Some technologies can be good and then become bad; that is, at one time promote the common good and then at another time lessen it: when there were no other media, newspapers [=pulp-based-information-distribution-system] were once good technology; now they are not. Now they consume too many resources needed for other purposes and generate too much waste in production and consumption. Now we have media which can more efficiently replace the informational distribution needs of global society; newspapers are environmentally costly and so diminish the common good instead of promoting it.

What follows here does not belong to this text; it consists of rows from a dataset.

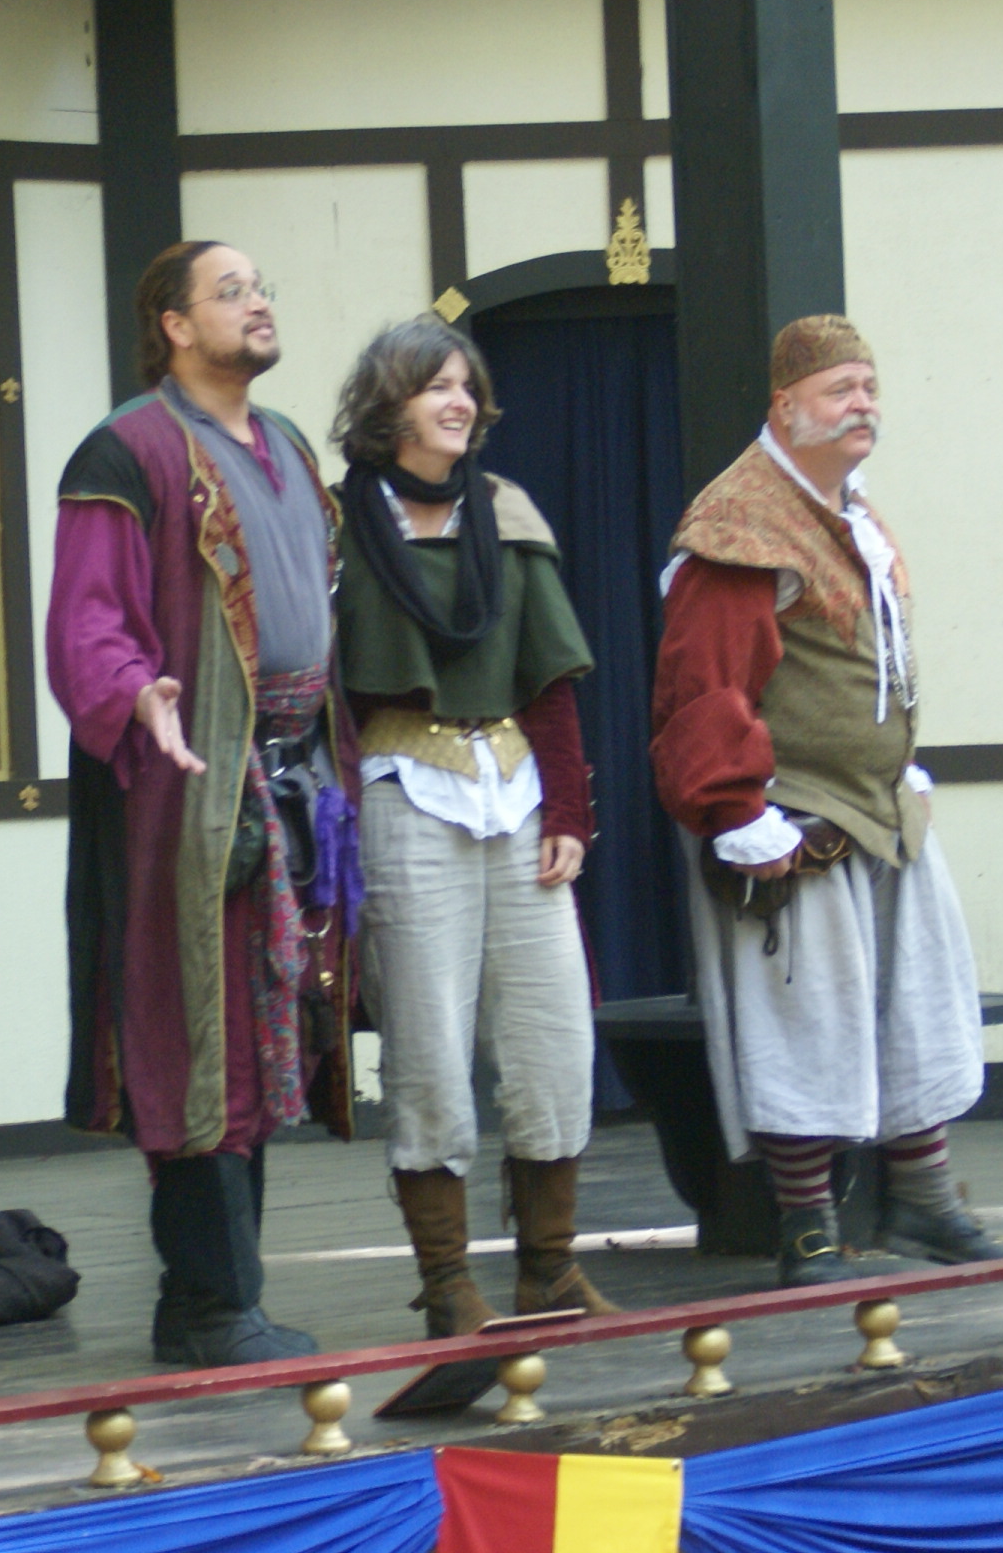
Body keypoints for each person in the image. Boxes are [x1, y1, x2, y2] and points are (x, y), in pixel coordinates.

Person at [46, 240, 358, 1368]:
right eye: (231, 292)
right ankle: (209, 1304)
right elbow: (86, 620)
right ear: (174, 326)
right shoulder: (128, 448)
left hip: (289, 780)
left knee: (266, 1031)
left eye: (261, 287)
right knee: (194, 1033)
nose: (258, 303)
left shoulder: (288, 446)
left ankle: (225, 1300)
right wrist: (139, 694)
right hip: (187, 781)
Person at [648, 315, 1001, 1287]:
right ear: (785, 406)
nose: (862, 406)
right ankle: (806, 1228)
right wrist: (733, 810)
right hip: (790, 816)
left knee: (916, 1002)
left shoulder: (852, 514)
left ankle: (924, 1202)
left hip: (879, 808)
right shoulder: (739, 524)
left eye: (869, 389)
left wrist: (899, 764)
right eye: (840, 390)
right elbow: (702, 685)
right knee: (803, 1020)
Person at [330, 317, 608, 1337]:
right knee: (428, 1048)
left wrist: (569, 808)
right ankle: (448, 1285)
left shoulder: (507, 513)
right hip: (403, 792)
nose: (458, 401)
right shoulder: (338, 526)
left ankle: (550, 1271)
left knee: (553, 1036)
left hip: (516, 792)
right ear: (388, 405)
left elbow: (550, 676)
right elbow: (324, 693)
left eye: (465, 386)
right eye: (434, 386)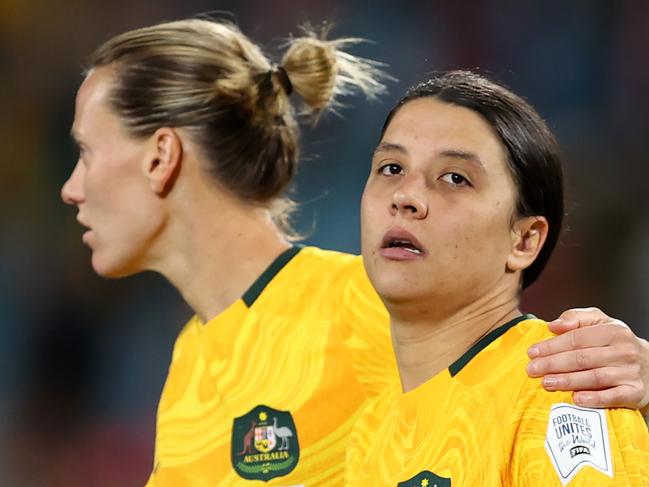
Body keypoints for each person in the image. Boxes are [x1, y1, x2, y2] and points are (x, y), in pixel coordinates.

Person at [60, 19, 649, 486]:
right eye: (389, 169)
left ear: (162, 154)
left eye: (87, 152)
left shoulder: (369, 304)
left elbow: (516, 371)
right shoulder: (190, 364)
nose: (72, 187)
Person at [346, 70, 649, 485]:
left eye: (455, 177)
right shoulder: (369, 432)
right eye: (391, 167)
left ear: (524, 240)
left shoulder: (560, 391)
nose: (406, 197)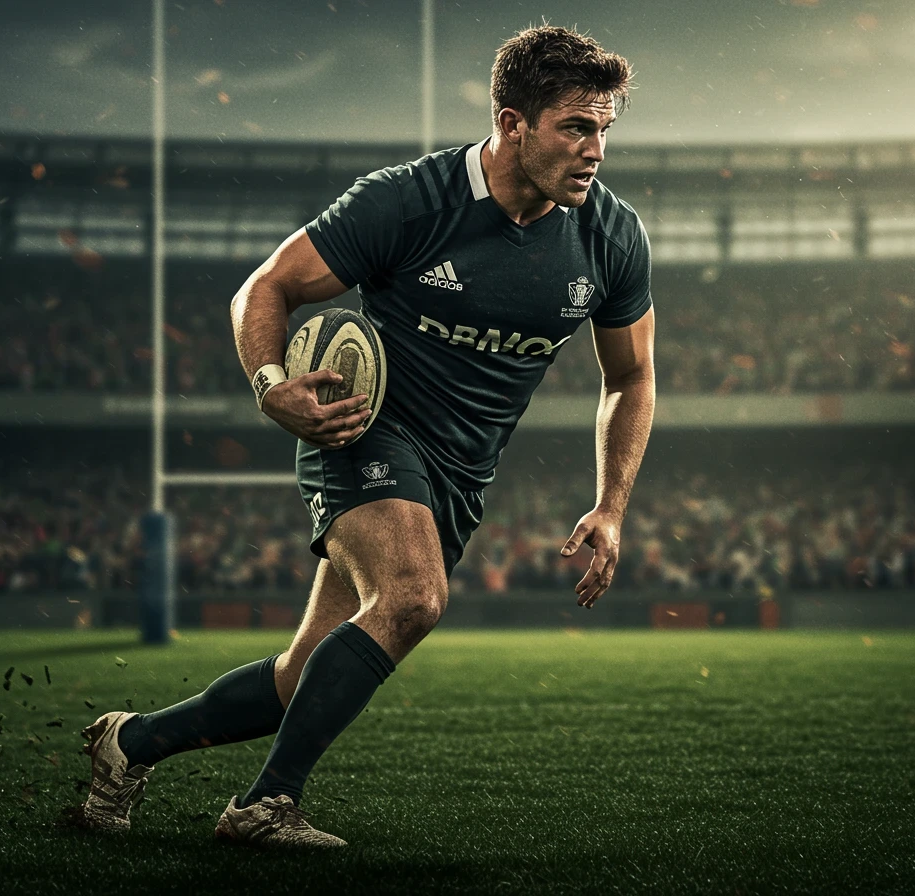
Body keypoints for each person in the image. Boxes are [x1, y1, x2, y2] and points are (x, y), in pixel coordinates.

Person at [77, 24, 655, 848]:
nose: (595, 149)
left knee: (301, 676)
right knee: (414, 598)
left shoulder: (611, 235)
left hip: (461, 471)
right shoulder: (408, 201)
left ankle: (130, 743)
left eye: (604, 128)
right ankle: (265, 806)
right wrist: (270, 385)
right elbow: (266, 287)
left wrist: (611, 505)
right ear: (512, 122)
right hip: (364, 429)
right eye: (576, 127)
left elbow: (631, 377)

In relation to the common good, every technology can be measured by the simple question, "Is it neighborly?" Technologies that make the water undrinkable, make the air smell bad or make people sick, technologies that poison the land and food or wipe out species are un-neighborly: they lessen the common good. The "common good" is not static, however. The common good of Greek shepherds or yeoman farmers or Niger spear-fishermen, or Masai lion hunters is not necessarily the common good for the descendants of those people today [however much we may be attached to their activities on the basis of our affection for folk ways]. The common good evolves--and in that evolution--transforms how nature is seen and used by the community of common good.

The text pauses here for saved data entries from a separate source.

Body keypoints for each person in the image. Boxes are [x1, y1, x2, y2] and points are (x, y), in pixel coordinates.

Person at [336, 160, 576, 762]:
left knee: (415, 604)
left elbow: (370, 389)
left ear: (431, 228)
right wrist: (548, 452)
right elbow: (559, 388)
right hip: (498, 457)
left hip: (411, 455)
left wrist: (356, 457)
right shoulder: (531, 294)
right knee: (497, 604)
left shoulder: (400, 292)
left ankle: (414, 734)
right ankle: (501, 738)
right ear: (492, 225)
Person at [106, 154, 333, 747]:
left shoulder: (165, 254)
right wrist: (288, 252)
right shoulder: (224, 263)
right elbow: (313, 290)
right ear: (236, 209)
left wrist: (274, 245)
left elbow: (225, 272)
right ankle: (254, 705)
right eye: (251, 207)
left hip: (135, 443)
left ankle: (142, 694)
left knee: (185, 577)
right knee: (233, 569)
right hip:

Freedom is our capacity to choose what we hold in common; it is not in our right to impose our choice on others. Democracy is one political expression of the common good. There can be trans-democratic political forms that also express the common good: rice paddy allotment by councils of village elders in Southeast Asia. Town meeting democracy is an old political technology; TV media democracy is a new political democracy which is more efficient: "More Americans get their news from ABC than from any other source." More Americans are exposed to the chronology of American history at Disneyworld than in the curriculum of American public schools. American commitment to town meeting democracy once promoted but now lessens the common good that transcends small towns. Regions, nations, the globe, cannot act as a town meeting democracy: we cannot wait for every little hamlet to vote against chloro-fluro carbons to save the ozone. Regulatory bureaucracy is a more effective technology than local political participation. Statistical market sampling is a more efficient means of shaping legislative political decision than the "will of the people."

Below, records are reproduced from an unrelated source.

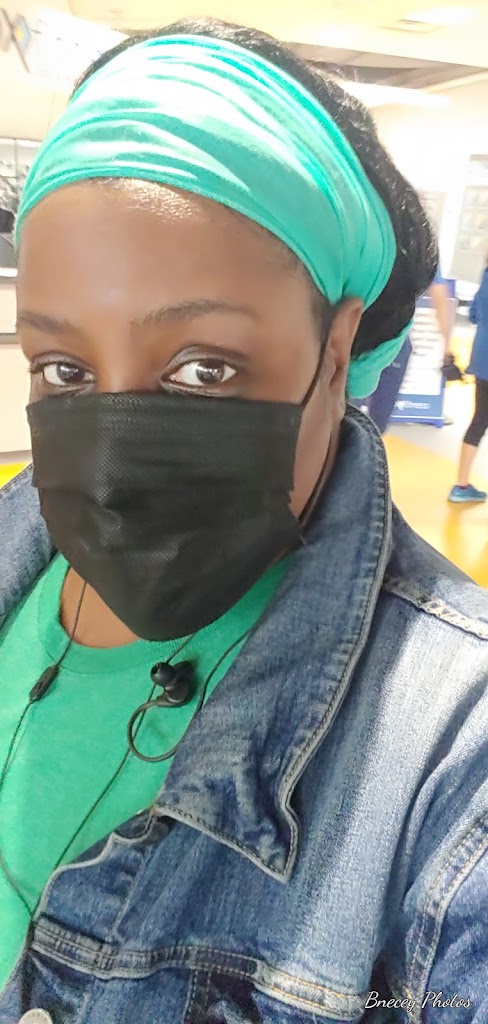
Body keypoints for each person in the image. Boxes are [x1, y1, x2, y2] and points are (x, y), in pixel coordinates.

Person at [0, 19, 487, 1024]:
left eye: (203, 368)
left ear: (336, 347)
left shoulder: (451, 758)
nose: (114, 461)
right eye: (63, 368)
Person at [363, 269, 452, 434]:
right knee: (376, 424)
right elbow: (439, 295)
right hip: (393, 343)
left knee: (340, 413)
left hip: (355, 337)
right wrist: (447, 349)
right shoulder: (422, 252)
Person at [448, 259, 488, 503]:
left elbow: (474, 313)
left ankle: (461, 485)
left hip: (483, 359)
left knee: (479, 419)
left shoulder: (487, 274)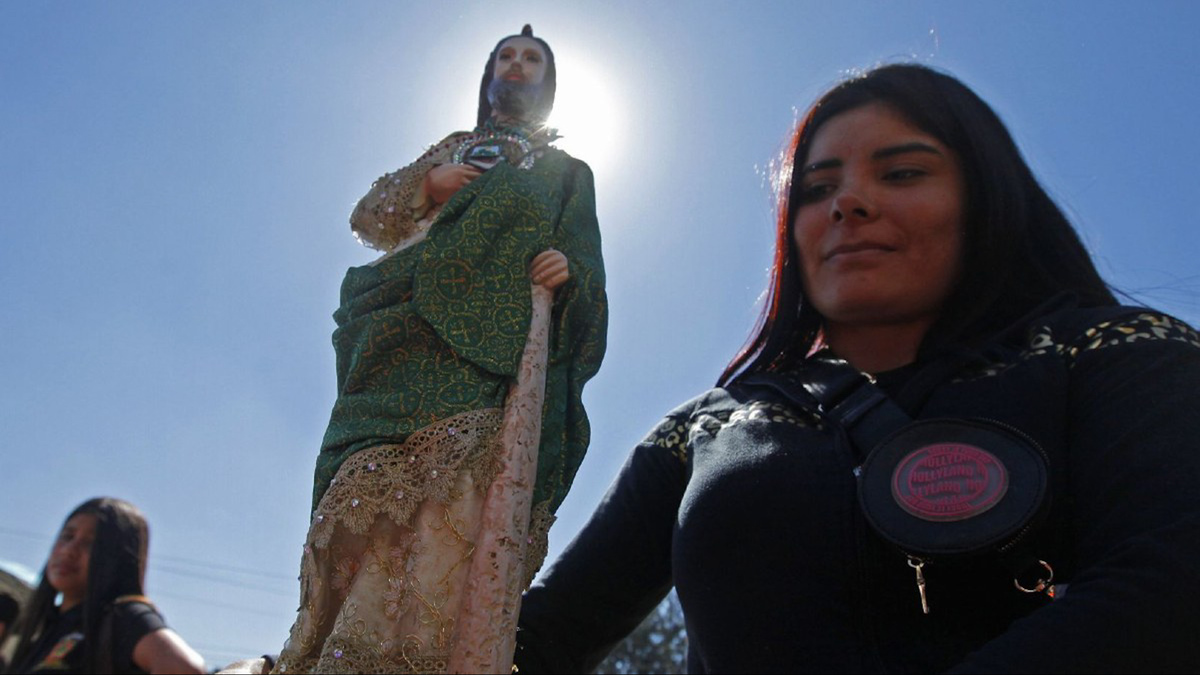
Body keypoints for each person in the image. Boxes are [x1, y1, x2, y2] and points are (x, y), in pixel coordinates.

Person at [512, 63, 1200, 673]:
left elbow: (1171, 582)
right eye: (816, 188)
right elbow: (540, 638)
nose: (848, 201)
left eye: (902, 172)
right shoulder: (703, 430)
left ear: (986, 198)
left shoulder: (1119, 350)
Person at [272, 25, 606, 674]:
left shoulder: (565, 172)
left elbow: (584, 260)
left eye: (530, 58)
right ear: (487, 77)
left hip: (490, 351)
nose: (516, 65)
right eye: (505, 56)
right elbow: (370, 215)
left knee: (454, 507)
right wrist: (430, 184)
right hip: (396, 336)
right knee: (362, 494)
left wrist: (565, 270)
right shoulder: (450, 150)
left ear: (549, 82)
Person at [5, 498, 205, 674]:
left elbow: (184, 668)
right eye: (67, 536)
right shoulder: (45, 629)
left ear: (118, 559)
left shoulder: (123, 617)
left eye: (90, 544)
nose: (69, 551)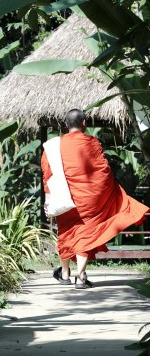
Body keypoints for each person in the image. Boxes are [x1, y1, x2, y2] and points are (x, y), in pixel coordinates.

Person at [41, 108, 149, 289]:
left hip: (64, 196)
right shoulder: (92, 142)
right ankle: (80, 277)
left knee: (66, 231)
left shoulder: (53, 146)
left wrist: (48, 198)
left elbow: (48, 174)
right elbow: (104, 171)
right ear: (84, 124)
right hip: (89, 199)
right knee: (85, 232)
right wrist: (108, 191)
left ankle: (65, 274)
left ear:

The best way to rule [change, improve, alter] the world--to attain alternative system goals--is to change channels. The best technology is the information system that can motivate large populations at that point at which they control the button on the channel selector. Sesame Street has long since become more important than Mom or Apple Pie. Disney was a first order technocrat--information systems manager--because he understood sooner and better than any other person in the twentieth century the importance of packaging information for wide, effortless consumption. His success can be measured in the American attitudes which are more pro-Bambi than pro-baby. Disney understood what few Americans yet understand: technology is not about tools and machines; it is about information systems.

Benson said we needed to talk about technology. The problem with technology is not that there is some evil inherent in any technology; it is rather that any technology can and most likely will be downwardly transformed by sin. All technologies are subject to distortion by sin. The problem then as ever is not with technology but with people--with the nature of community and of responsible spiritual citizenship. The failure of technology is not a failure of machines but a failure to use the gifts of God for the people of God.